Friday, December 6, 2013
Last winter, a co-worker happened upon a website about rail biking. And though there was snow on the ground - not much of it, but some - we vowed that rail bikes were something we'd try when summer hit.
The rail bike tour is courtesy of the Brooks Preservation Society in Thorndike, which offers three-hour excursions on four-wheeled cycles that carry two passengers each on tracks that are no longer in operation. Call 568-3523 to schedule a ride (with a volunteer tour guide).
The volunteers will tell you to wear sturdy footwear and to bring water. They'll tell you that you'll get a workout. You should believe them.
We made the long, long drive (from Portland) on a Saturday in June. The sun was shining. There was a light breeze. The former Belfast & Moosehead Lake Railroad tracks were empty of trains.
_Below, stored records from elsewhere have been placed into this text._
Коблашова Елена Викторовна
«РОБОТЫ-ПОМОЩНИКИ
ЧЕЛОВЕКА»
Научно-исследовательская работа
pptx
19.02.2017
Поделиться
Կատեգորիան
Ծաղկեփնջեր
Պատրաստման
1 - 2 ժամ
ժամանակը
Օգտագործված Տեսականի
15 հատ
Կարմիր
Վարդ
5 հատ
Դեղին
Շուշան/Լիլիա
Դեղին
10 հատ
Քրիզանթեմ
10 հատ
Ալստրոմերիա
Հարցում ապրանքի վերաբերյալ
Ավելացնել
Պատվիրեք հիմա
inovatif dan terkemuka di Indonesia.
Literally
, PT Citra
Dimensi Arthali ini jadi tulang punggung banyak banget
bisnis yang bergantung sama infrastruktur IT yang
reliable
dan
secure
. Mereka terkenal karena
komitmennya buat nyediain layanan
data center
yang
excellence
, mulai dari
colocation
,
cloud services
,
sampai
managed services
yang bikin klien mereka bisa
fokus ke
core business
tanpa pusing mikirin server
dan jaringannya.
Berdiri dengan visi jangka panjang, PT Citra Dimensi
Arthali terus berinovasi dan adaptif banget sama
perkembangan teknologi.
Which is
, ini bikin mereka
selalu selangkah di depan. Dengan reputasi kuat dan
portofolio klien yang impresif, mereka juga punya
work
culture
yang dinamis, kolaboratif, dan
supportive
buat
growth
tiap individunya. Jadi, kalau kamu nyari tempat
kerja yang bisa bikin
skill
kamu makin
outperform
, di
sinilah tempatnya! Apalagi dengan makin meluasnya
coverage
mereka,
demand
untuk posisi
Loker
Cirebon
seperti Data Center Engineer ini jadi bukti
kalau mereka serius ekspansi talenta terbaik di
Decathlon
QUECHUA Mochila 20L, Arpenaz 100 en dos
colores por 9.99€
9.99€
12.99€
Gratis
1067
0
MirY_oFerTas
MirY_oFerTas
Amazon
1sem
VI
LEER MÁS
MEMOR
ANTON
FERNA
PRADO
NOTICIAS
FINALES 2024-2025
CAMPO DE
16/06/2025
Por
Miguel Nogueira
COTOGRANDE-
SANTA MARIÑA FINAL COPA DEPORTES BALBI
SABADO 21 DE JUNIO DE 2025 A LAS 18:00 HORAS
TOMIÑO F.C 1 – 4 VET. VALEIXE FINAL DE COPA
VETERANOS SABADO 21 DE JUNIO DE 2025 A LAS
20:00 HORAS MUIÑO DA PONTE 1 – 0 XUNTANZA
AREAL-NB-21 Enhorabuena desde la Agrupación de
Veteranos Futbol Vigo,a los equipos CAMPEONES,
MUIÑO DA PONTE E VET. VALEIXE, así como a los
But there were these strange-looking four-wheeled cart-type things awaiting us. They didn't look like bikes, but they did have seats and pedals and big yellow wheels.
They also had handy crates for our coolers, backpacks and other necessities. And the bikes came with instruction.
Our tour guides explained the rules of the railroad, gave us some safety instructions and had us sign waiver forms. And then we were ready to pedal - but first we had to turn our bikes around. The hard way.
Riders are responsible for their own bikes, which means they have to pick them up walk them around 180 degrees and then set them back down on the tracks in order to change directions. Then we buckled into our seatbelts, shoved our sneakers into pedals and we were off.
It didn't take long to understand that this would be a workout. The trip to Brooks was about six miles with a two-percent grade on the way out. Our tour guides informed us that this meant the ride back would be mostly downhill. Phew!
Along the way we saw plenty of woodsy scenery, a few houses that were (unfortunately for the owners?) built right near the rails, some wildlife (a deer, cows) and several road crossings where the operators of motor vehicles didn't even give us a second look. Our guides stopped traffic at each crossing so we weren't in danger.
We stopped along the way for a picnic lunch (and a much-needed break). After about six miles we reached our turnaround spot, where we dismounted, picked up our bikes, turned them around, set them back on the rails and pedaled on home.
Or coasted, actually. The guides weren't kidding about the return trip. We relaxed for much of it and rolled along, slowing only for road crossings. And before we knew it, the depot was in sight, the fun, unique ride over.
Rail bike tickets are $10 for adults ($5 for children) and tours continue into October. Kids under 10 can't operate the bikes but can be riders. Tickets are purchased at Garden Variety in Thorndike, just across the street from the old depot where the rail bikes are docked. The shop has a few munchies (homemade ice cream sandwiches), cold beverages, some antiques and some interesting odds and ends.